I almost got busted. We did new electric service, new water heater, and new furnace on a house. All well and good but it had been vacant so long the gas company wouldn’t release the meter without a gas piping inspection. I called in the water heater and furnace but not the service. It was clearly brand new, and the inspector gave it a hard thorough look over then gave me a knowing look. “Well… it’s got their crimps and one of their seals on it… AEP must have come through and done that” is what I told him 🤣🤣🤣 never heard another word about it


----------



## matt1124 (Aug 23, 2011)

Southeast Power said:


> If you go with the insulinks, be prepared to inventory several sizes.
> Typically we will use anything between 1/0 copper to 250AL, The poco will usually have a drop with #1 or #2 depending on the era of the original installation, this give us a mix of #1 and #2 on the POCO side and 1/0, 3/0, 4/0, or 250.
> I think the problem people have is that they will hold water. I have found that the ones where someone "lost" the end caps, last much longer.


I used to keep a ton of sizes. Yes, arrange them to drain and definitely don’t tape them, lose the caps. They’ll freeze themselves loose.


----------



## Southeast Power (Jan 18, 2009)

Almost Retired said:


> the most expensive thing in any job is TIME
> forget the cost of the polaris and think about time and what else you could be doing if you save that time


Polaris taps can be close to $50 each, 3 Insulated crimps are about 1/2 the price of a single Polaris tap.


----------



## Almost Retired (Sep 14, 2021)

Southeast Power said:


> Polaris taps can be close to $50 each, 3 Insulated crimps are about 1/2 the price of a single Polaris tap.
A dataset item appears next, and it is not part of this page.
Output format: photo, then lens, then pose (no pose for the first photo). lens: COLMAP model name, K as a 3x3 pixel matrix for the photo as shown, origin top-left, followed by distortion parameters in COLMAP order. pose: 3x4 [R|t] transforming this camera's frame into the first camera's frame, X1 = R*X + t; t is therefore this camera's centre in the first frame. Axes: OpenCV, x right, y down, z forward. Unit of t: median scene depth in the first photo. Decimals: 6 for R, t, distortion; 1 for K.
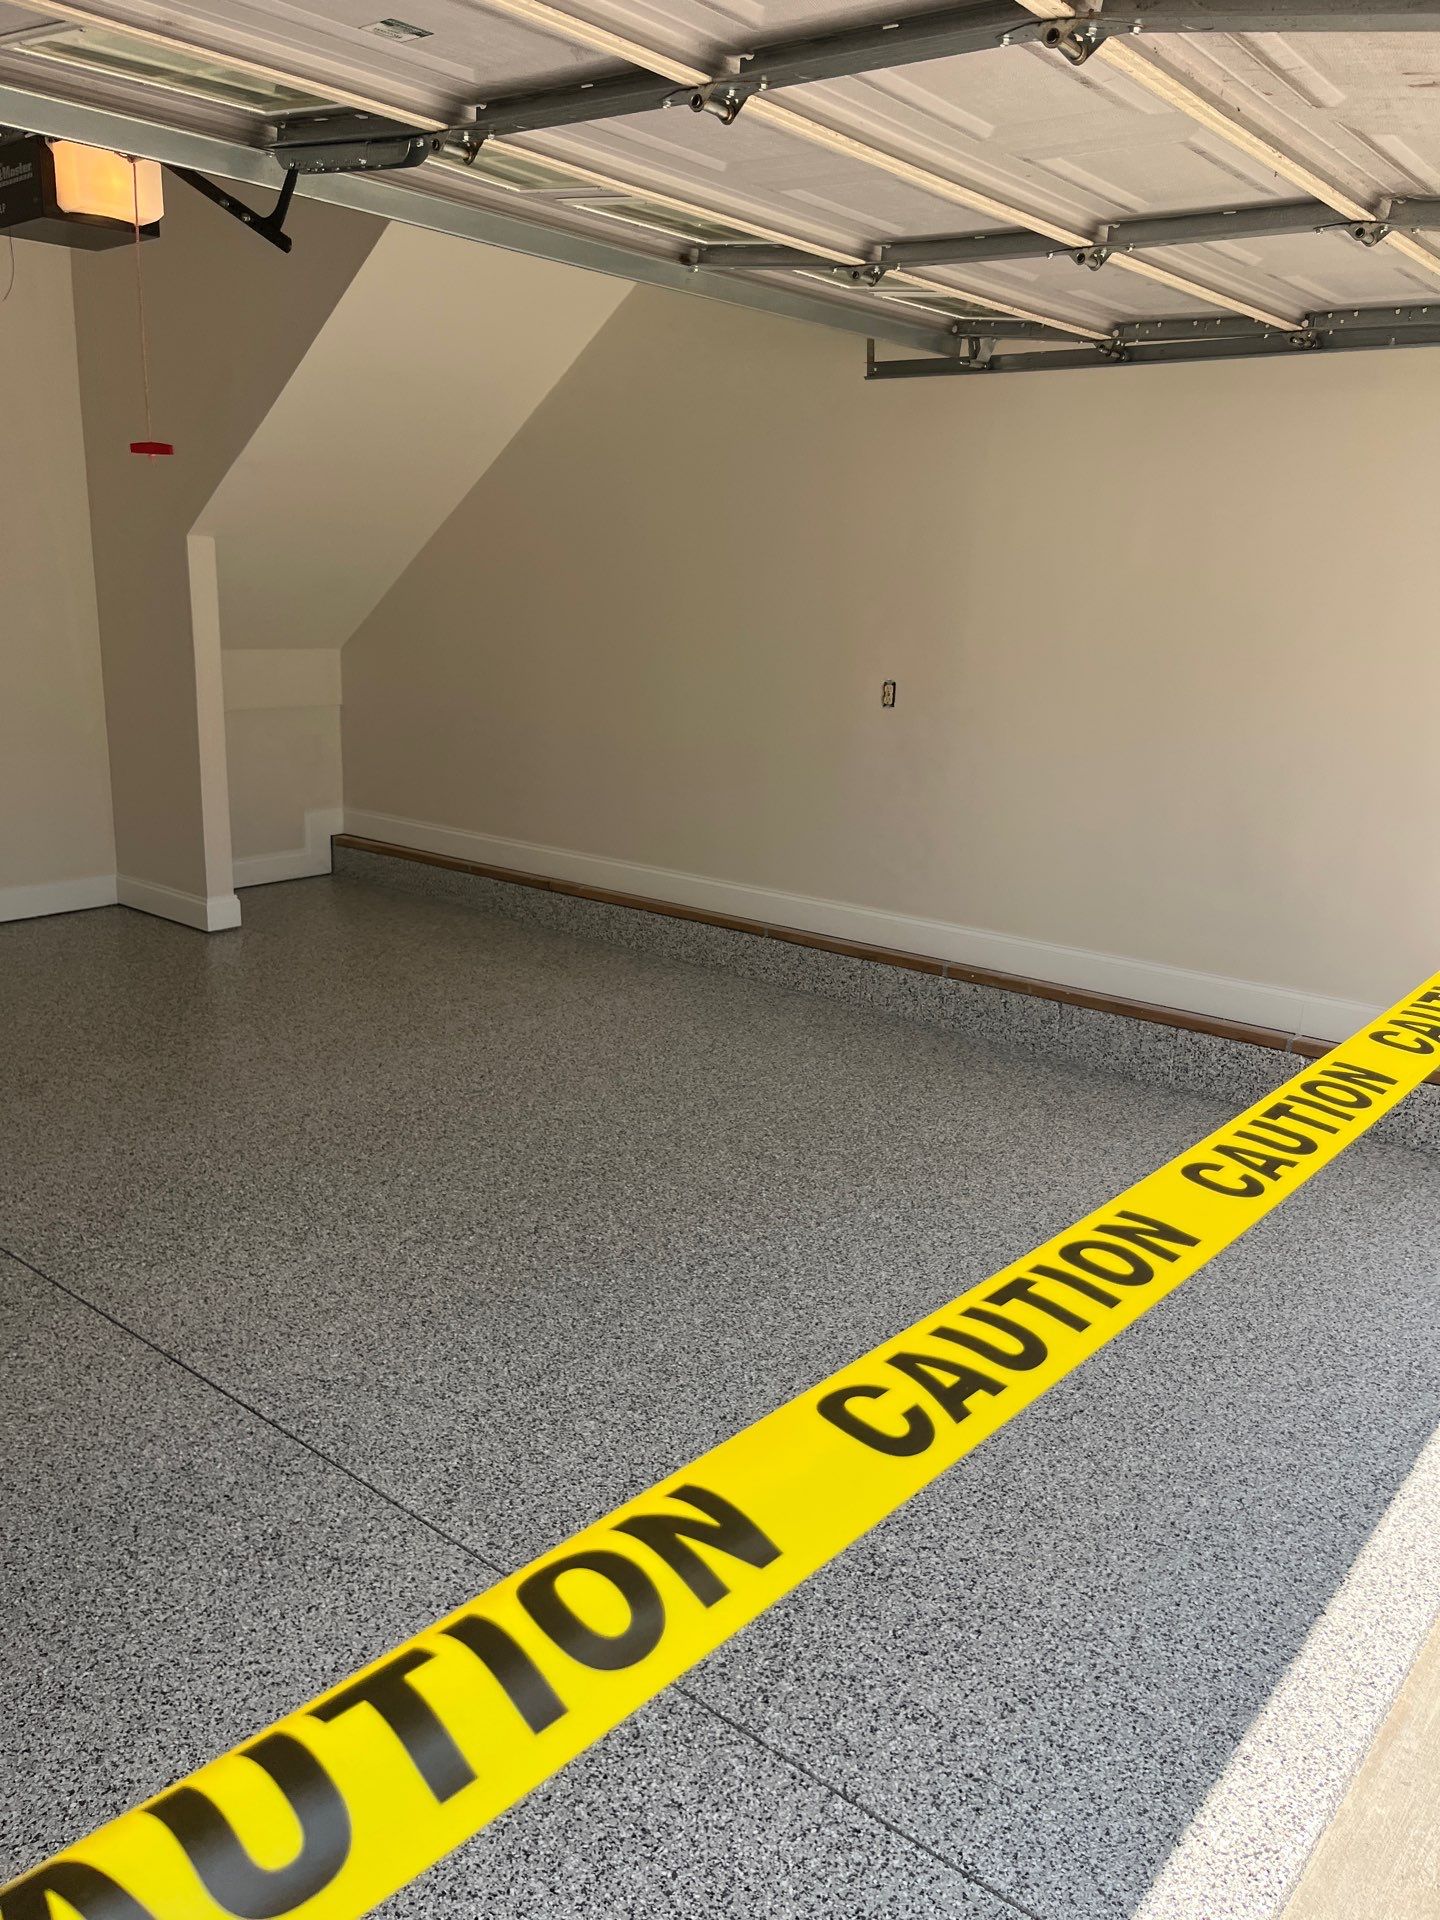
lens RADIAL K [[1445.5, 0, 731.8], [0, 1445.5, 971.6], [0, 0, 1]] dist [0.056237, -0.087825]
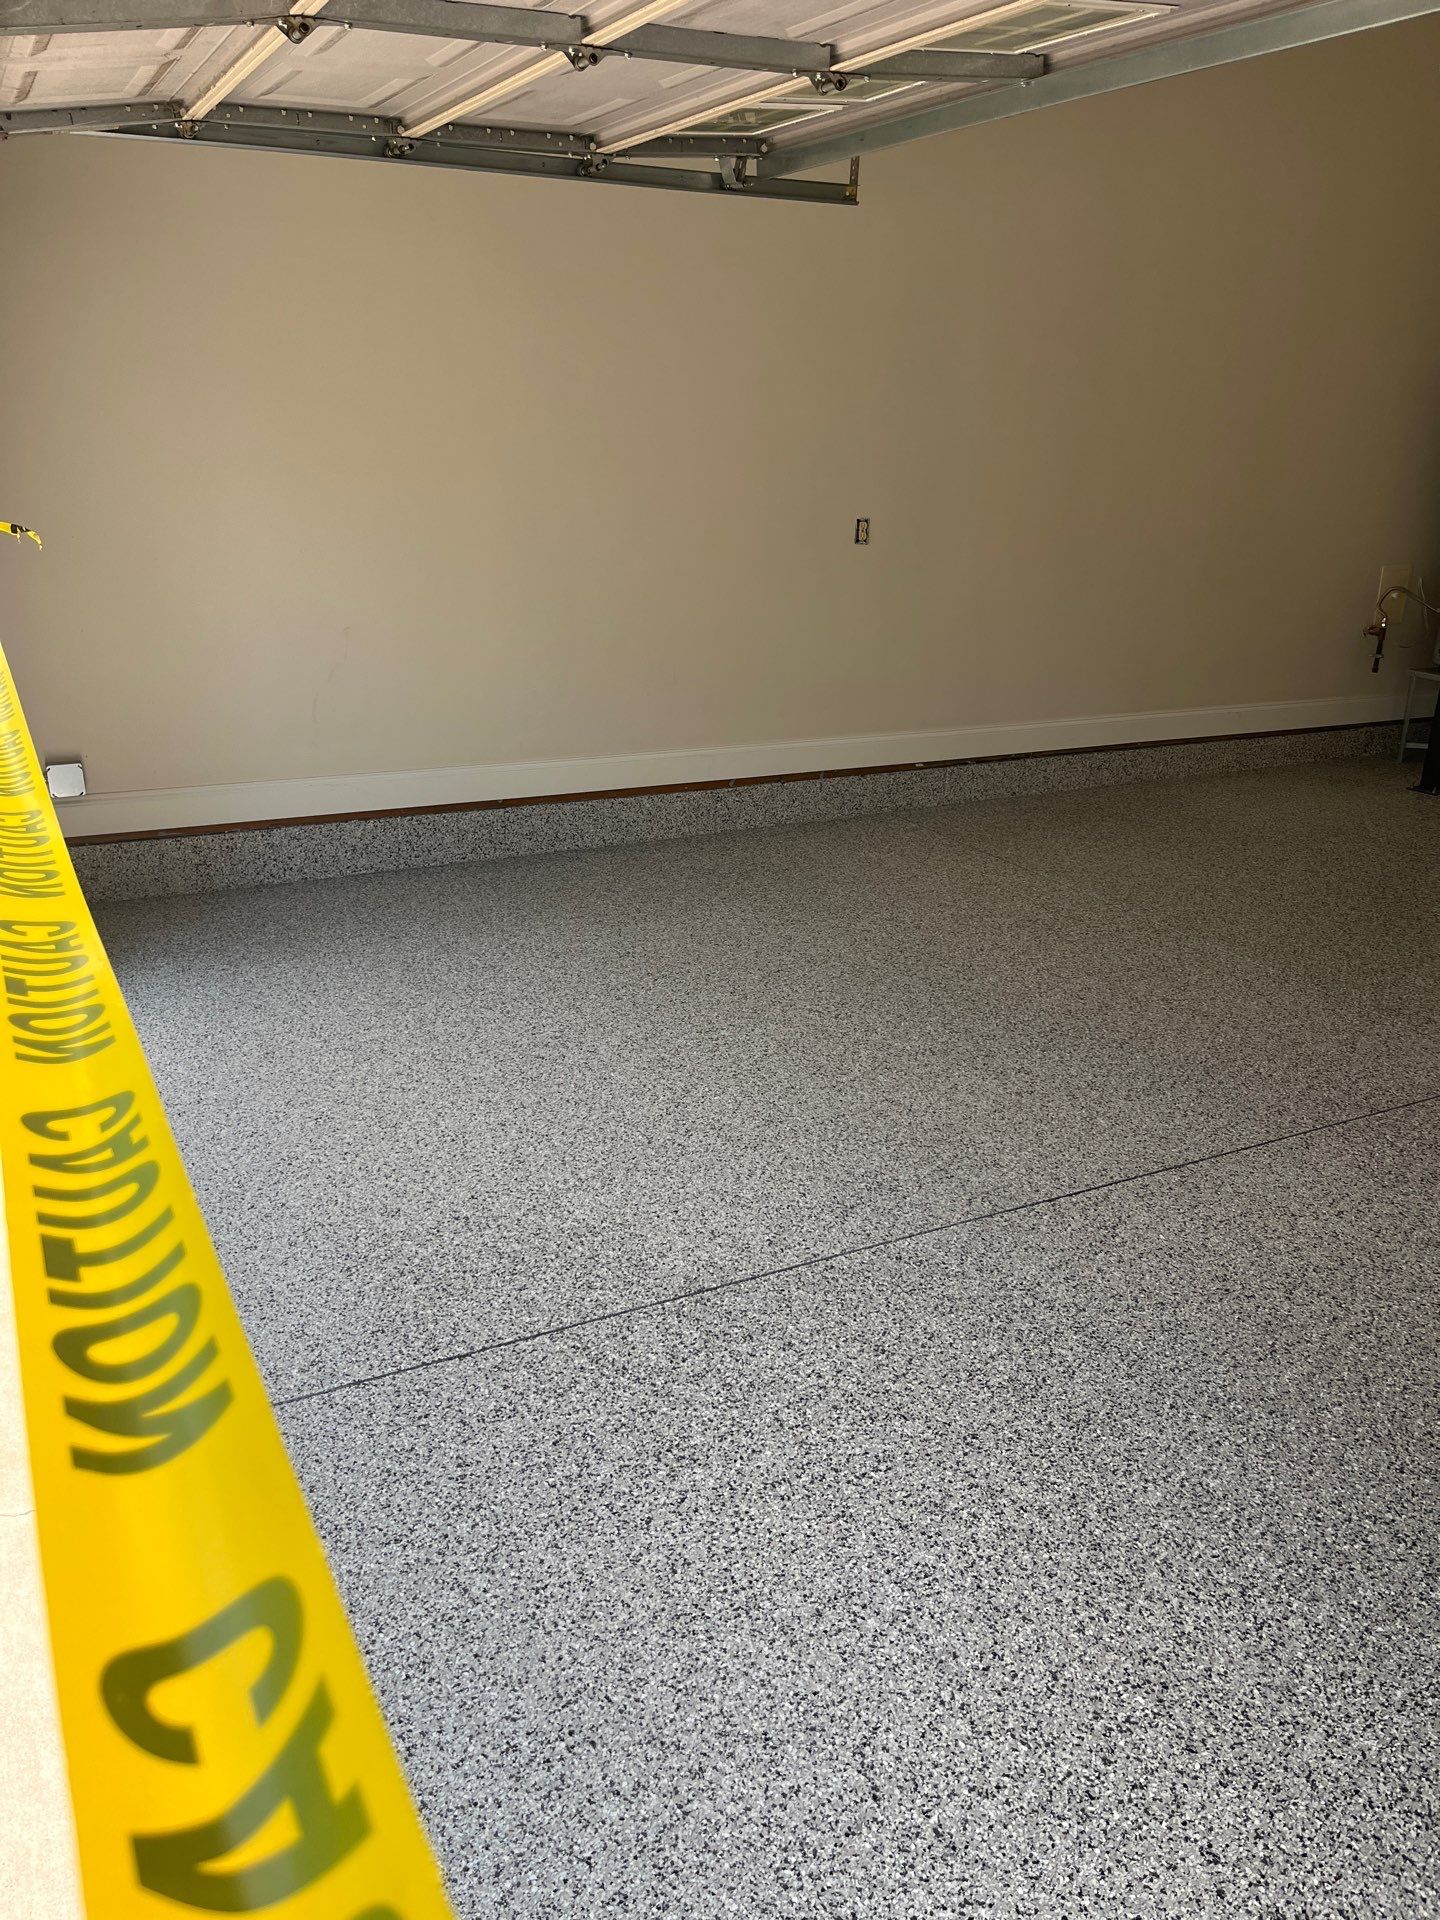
lens RADIAL K [[1445.5, 0, 729.1], [0, 1445.5, 972.5], [0, 0, 1]] dist [0.063569, -0.093266]
pose [[-0.405720, 0.282011, -0.869403, 0.629007], [-0.274187, 0.869847, 0.410108, -0.213000], [0.871902, 0.404768, -0.275591, 0.869608]]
news to me .... even 4/0 is no more than 25 bucks


----------



## RodDriver (Nov 9, 2019)

matt1124 said:


> I almost got busted. We did new electric service, new water heater, and new furnace on a house. All well and good but it had been vacant so long the gas company wouldn’t release the meter without a gas piping inspection. I called in the water heater and furnace but not the service. It was clearly brand new, and the inspector gave it a hard thorough look over then gave me a knowing look. “Well… it’s got their crimps and one of their seals on it… AEP must have come through and done that” is what I told him 🤣🤣🤣 never heard another word about it


That's what I'm going for. Out of sight, out of mind.


----------